Ask HN: Should we accept an acquisition? - mrstartupguy

We are a bootstrapped three person team of MIT CS grads. We've built a solid product in the enterprise space and are at the alpha stage. We are looking at raising  a seed round from a top tier VC but we recently received an acquisition offer. This would give each of us $2mm over a golden handcuff period (we have no outside investment yet). We believe in the product and the team. We are new grads so we want to learn the process of doing a startup (raising money, building teams, finding customers). On the flipside we could take the small success and build a company again with a more solid financial background and success history -- but have to be corporate guys for 2 years. Any opinions on what we should do?
======
pedalpete
I like mahesh's idea, but keep this in mind.

If you take an offer now, you'll have some stability going forward, as well as
a successful exit.

If you continue on your own, you've got the possibility of gaining only
experience if the company fails for some reason.

You're young, so you'll have a great learning experience either way.
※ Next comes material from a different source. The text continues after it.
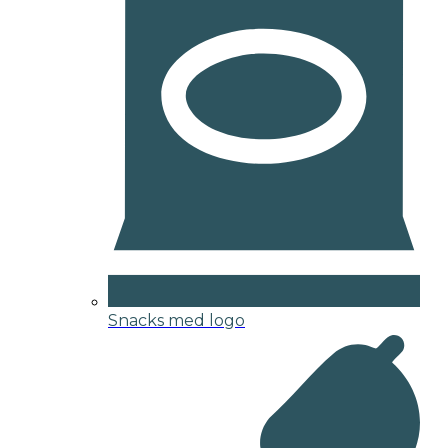
Snacks med logo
If the company that is looking to acquire you is also young and has the right
culture for you, you will still learn a lot while there. You say you want to
learn about raising money, building teams and finding customers. Have you
spoken to the acquiring company about what you'd like to learn? If so, they
could provide you with that learning while you're with them.

------
mahesh_rm
Take a one week holiday together someplace you like. Have fun, drink some
beers, climb some mountain, and think together about a sensible and coherent
way to go. Go with that and don't look back. But this is only what I'd do.

------
corporalagumbo
Two problems here: 1) Is your aim to sell this company? 2) If yes, is now the
best time to sell?

Regarding 1): What sort of company is it? Do you have an underlying philosophy
for what you are doing? Do you believe strongly in what you are doing? Or is
it just a company for a company's sake? Are you interested in and willing to
spend the time and effort to build it up - do you think it could get big?

------
dylanhassinger
yes. an exit changes everything